/repovac

A tool for grabbing dependency lists from an entire org

Primary LanguagePython

RepoVac: GitHub Repository Dependency File Vacuum

RepoVac is a Python script designed to fetch specified dependency files from all active repositories within a given GitHub organization. It's tailored to retrieve common dependency management files across various programming languages, offering insights into the dependency structure of numerous projects.

Features

  • Dynamically fetches repositories from any specified GitHub organization.
  • Supports a wide range of programming languages and their respective dependency files.
  • Checks GitHub's API rate limits to prevent exceeding the allotted number of requests.
  • Skips archived repositories to focus on active development projects.
  • Generates detailed logs of successfully downloaded files, failed attempts, and files that do not exist.
  • Retries downloads for files that failed in the initial attempt (excluding files not found).
  • Organizes downloaded files into a directory structure based on the repository name, contained within a root folder named with the current date and time for easy identification.

Supported Files

The script is configured to look for the following dependency files across various programming languages:

  • Python: requirements.txt, Pipfile.lock
  • JavaScript/TypeScript: package-lock.json, yarn.lock
  • Java: pom.xml, build.gradle
  • Kotlin: build.gradle.kts
  • Go: go.mod
  • Ruby: Gemfile.lock
  • Rust: Cargo.lock
  • Elixir: mix.lock
  • PHP: composer.lock

Usage

Before running the script, ensure you have Python installed on your system and the necessary libraries by running:

pip install requests tqdm

Set up a GitHub Personal Access Token (PAT) and export it as an environment variable:

export GITHUB_AUTH_TOKEN='your_personal_access_token_here'

To start the script, navigate to the directory containing repovac.py and run:

python repovac.py

The script will prompt you to enter the GitHub organization name.
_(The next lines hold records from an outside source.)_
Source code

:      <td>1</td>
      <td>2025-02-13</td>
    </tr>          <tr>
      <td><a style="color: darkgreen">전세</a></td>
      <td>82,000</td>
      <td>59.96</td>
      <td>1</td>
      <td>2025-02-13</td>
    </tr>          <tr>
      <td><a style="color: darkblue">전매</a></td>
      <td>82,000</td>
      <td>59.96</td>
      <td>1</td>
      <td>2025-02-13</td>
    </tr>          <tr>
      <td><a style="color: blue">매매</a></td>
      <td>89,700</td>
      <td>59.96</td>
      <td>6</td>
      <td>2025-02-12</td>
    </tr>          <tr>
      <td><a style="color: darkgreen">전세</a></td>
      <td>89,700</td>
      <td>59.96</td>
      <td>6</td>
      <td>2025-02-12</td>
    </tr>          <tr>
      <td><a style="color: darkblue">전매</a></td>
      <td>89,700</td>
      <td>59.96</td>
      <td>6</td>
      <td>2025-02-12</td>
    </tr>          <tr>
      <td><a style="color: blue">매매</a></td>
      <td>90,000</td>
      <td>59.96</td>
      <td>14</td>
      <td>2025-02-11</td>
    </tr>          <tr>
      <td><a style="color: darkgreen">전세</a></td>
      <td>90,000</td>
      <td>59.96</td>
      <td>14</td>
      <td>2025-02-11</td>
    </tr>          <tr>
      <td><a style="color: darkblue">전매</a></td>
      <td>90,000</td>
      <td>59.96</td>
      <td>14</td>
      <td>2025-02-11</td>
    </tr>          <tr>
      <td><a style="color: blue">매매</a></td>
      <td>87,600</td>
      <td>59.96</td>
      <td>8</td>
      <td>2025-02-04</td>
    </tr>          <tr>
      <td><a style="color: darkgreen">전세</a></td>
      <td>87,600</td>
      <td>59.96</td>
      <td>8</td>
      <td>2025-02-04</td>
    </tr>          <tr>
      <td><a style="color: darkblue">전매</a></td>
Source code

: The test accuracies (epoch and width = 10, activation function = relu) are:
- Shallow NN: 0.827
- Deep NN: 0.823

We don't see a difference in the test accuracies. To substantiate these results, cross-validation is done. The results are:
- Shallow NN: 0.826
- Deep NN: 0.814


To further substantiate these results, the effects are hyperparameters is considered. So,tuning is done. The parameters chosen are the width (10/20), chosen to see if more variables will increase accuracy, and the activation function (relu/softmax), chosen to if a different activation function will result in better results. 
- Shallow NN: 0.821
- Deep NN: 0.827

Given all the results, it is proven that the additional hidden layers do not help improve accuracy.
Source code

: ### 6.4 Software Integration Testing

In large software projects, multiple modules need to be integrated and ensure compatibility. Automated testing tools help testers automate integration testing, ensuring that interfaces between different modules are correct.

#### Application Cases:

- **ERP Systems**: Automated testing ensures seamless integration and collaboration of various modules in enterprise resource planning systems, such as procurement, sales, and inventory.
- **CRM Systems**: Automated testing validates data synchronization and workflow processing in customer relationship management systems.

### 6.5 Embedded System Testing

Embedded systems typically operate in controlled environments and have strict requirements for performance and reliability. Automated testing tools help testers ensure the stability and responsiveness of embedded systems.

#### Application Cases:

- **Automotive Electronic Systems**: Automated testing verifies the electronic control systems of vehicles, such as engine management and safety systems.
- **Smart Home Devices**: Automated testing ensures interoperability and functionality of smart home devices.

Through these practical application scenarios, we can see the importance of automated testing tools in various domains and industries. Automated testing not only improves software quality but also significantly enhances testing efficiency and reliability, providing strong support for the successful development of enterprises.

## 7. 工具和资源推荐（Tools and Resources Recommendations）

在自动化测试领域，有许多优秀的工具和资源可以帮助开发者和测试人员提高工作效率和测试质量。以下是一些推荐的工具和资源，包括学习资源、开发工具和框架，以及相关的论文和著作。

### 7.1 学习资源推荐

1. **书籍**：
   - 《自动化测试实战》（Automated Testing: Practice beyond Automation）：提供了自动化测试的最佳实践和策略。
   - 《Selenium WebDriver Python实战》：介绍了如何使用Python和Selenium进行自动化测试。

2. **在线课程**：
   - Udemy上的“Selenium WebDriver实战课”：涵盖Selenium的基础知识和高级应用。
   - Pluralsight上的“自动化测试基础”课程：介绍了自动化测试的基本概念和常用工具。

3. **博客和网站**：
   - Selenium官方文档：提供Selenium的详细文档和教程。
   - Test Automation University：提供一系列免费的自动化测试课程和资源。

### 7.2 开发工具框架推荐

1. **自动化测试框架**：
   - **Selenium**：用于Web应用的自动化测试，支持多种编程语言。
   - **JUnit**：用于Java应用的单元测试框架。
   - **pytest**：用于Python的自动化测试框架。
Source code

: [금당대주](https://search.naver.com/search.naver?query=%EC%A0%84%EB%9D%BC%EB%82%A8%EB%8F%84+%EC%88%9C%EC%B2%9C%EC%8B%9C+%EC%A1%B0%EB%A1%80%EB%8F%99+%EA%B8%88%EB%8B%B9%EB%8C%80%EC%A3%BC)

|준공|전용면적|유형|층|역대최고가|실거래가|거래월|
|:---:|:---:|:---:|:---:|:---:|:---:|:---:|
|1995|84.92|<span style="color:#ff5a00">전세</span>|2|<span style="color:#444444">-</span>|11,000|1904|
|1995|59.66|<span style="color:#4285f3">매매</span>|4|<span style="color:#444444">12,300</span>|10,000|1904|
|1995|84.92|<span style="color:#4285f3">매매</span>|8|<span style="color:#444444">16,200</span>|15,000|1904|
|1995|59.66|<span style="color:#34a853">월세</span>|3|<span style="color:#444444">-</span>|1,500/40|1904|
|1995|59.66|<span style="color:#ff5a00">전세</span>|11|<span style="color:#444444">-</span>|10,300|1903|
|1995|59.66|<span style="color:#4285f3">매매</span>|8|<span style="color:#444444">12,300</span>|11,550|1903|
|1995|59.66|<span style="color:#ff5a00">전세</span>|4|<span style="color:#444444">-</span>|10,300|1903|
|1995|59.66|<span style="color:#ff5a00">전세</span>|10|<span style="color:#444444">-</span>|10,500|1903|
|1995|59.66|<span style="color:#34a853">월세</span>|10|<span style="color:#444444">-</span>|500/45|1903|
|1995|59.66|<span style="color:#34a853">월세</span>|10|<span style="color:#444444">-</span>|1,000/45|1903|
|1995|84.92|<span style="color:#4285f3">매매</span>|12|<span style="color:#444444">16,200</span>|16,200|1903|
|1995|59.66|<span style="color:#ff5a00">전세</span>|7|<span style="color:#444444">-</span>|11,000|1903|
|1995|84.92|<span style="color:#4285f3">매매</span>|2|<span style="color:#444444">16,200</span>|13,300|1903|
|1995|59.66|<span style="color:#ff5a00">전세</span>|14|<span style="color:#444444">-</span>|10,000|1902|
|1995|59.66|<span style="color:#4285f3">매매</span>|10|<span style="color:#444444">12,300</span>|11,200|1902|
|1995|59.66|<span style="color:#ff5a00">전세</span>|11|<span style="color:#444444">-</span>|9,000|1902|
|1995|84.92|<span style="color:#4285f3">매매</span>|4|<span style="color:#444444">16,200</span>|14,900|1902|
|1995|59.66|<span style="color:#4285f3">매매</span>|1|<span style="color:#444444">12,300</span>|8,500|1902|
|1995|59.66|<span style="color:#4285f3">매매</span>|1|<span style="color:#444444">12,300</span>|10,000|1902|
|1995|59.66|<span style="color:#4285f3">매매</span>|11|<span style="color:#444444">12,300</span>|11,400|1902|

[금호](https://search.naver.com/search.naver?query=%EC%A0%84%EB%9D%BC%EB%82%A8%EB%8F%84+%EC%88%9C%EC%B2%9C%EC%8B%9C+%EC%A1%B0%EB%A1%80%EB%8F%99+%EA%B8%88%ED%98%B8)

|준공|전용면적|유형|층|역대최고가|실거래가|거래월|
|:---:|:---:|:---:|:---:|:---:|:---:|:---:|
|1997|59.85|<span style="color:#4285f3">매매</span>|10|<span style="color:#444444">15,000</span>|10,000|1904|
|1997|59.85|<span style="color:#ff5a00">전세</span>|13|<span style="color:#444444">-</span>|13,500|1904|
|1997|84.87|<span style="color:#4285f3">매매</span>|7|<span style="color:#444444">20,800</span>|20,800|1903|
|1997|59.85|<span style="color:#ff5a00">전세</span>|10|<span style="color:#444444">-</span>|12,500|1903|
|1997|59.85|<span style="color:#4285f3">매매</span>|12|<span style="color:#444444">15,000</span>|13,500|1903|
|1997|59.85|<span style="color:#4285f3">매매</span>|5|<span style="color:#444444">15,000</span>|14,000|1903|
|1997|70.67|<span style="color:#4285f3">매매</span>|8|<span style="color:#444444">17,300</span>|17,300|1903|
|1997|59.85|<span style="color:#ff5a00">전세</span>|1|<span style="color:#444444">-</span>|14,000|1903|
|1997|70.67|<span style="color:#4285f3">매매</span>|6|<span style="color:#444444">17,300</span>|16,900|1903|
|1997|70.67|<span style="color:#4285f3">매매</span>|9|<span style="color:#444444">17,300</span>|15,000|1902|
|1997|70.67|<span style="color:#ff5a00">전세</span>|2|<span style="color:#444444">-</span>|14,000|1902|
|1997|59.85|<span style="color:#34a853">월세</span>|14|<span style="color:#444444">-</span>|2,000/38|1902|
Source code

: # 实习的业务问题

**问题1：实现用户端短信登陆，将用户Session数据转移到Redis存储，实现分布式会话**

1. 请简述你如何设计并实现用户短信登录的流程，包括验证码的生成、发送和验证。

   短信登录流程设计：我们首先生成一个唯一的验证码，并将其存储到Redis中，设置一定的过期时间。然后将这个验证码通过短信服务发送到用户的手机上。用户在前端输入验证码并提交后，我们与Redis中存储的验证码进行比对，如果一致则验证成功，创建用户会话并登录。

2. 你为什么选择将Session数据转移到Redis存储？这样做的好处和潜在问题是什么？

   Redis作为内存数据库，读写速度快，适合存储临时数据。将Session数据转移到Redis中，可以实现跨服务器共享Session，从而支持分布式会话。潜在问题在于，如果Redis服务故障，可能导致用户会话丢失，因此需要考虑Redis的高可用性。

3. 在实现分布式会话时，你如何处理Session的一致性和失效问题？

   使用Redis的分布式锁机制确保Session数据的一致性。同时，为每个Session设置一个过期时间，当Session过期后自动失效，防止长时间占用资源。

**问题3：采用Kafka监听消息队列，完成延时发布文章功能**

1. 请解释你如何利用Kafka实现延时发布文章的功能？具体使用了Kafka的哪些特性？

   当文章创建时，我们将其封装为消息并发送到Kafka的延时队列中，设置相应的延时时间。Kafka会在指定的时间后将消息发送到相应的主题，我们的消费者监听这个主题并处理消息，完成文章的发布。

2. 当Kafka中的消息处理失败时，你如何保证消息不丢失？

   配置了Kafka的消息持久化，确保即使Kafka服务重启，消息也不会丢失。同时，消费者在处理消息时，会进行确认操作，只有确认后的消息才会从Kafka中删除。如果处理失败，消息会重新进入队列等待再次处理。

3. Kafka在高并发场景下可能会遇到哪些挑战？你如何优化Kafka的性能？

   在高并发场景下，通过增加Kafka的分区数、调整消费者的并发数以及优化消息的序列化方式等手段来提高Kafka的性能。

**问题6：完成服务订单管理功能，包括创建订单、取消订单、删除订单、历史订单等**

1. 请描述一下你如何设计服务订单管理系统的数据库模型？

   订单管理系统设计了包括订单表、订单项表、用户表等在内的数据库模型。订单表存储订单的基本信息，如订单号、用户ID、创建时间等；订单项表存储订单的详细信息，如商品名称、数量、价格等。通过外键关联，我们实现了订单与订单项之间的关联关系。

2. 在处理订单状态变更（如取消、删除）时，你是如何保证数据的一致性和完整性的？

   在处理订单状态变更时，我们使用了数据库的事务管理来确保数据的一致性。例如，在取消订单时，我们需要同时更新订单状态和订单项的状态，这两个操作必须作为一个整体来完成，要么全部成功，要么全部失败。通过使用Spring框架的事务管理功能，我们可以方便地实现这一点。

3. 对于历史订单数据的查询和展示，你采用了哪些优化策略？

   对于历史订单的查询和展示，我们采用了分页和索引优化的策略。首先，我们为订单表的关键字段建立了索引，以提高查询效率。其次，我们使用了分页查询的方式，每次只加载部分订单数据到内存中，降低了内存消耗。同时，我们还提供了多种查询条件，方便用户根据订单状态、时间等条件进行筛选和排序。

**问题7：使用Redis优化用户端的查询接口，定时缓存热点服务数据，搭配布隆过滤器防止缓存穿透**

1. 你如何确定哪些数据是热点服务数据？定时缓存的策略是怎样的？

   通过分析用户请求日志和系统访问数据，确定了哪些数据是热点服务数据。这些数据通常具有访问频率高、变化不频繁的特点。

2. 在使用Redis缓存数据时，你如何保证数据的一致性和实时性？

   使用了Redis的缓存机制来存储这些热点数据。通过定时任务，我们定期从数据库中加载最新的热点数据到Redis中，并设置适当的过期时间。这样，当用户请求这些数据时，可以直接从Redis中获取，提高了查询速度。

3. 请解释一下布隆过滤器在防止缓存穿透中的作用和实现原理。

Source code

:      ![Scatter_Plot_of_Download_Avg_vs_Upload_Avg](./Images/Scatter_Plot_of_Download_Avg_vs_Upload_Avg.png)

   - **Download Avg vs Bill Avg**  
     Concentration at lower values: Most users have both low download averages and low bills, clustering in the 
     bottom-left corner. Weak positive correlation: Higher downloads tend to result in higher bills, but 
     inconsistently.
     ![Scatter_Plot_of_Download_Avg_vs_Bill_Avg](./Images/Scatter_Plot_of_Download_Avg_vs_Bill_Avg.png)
After inputting the organization name, the script begins processing.

The script outputs the files into a directory structure within the ./dependencies_/ directory, where reflects the run time. Inside this directory, you'll find:

success_list.txt: A list of files successfully downloaded.
failure_list.txt: A list of files that failed to download, including the error reason.
non_existent_files.txt: A list of files that were not found (HTTP 404).